Five years ago today, my favorite Veteran died.
Dad was a reluctant vet. He joined the Navy in what turned out to be the last year of World War II after years of deferments because of his engineering background. He served part of his tour of duty in the radar room of a ship during its last trip across the Pacific and back.
He returned home to his old job, met a nice young woman and got married. After the birth of his second child, my sister, he bought a lot in a newly-developing part of New Orleans called Lakeview. He built a small but sturdy house himself where he lived until a month before he died.

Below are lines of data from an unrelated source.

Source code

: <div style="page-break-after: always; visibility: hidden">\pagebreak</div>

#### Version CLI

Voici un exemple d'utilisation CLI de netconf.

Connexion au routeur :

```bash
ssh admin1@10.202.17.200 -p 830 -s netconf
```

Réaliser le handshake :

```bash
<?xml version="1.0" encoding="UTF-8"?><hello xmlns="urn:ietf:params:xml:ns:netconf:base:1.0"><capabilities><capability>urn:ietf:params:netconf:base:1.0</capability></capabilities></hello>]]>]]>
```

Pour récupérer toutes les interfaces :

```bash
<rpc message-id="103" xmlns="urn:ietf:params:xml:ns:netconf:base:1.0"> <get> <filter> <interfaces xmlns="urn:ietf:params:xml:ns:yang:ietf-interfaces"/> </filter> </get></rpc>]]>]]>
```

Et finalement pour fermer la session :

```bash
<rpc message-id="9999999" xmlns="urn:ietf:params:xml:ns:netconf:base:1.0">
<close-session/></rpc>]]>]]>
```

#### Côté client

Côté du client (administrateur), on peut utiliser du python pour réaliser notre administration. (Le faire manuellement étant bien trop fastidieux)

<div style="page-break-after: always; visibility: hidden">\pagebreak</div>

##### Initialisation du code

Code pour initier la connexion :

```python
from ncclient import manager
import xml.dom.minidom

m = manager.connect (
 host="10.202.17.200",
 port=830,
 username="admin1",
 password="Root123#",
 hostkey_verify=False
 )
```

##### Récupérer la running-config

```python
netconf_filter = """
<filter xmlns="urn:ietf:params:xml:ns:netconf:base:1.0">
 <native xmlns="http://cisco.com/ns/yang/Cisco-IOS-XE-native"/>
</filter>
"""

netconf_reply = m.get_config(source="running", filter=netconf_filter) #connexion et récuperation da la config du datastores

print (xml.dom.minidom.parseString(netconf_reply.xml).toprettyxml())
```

I wouldn’t call ours a particularly good father-son relationship. I rejected many of his beliefs and ignored much of his advice. I didn’t take his often rigid, judgmental, black-and-white views on life seriously. He was concerned about my somewhat flaky life and career choices. Our relationship began to change when I bought my first house. He seems to have finally accepted that I was going to do what I was going to do, whether he approved or not. I finally accepted that he was often right after all.
Parkinson’s disease robbed Dad of his body first, then his mind and eventually his life. Had his mind stayed sharp, we might have eventually learned how to truly communicate with each other. I remember one conversation a year or two before he died in which I tried to tell him how much I appreciated him. I’m not sure he knew it was me he was talking to.
Five weeks after moving into a nursing home, he seemed to decide that time was up. He stopped eating. Based on his wishes that he not be put on machines, the staff made him comfortable. We knew it was the end, and I flew home to see him one more time.
That Sunday evening, November 11, 2001, Mom, my sister and I were together at his bedside. We watched him take his last breath.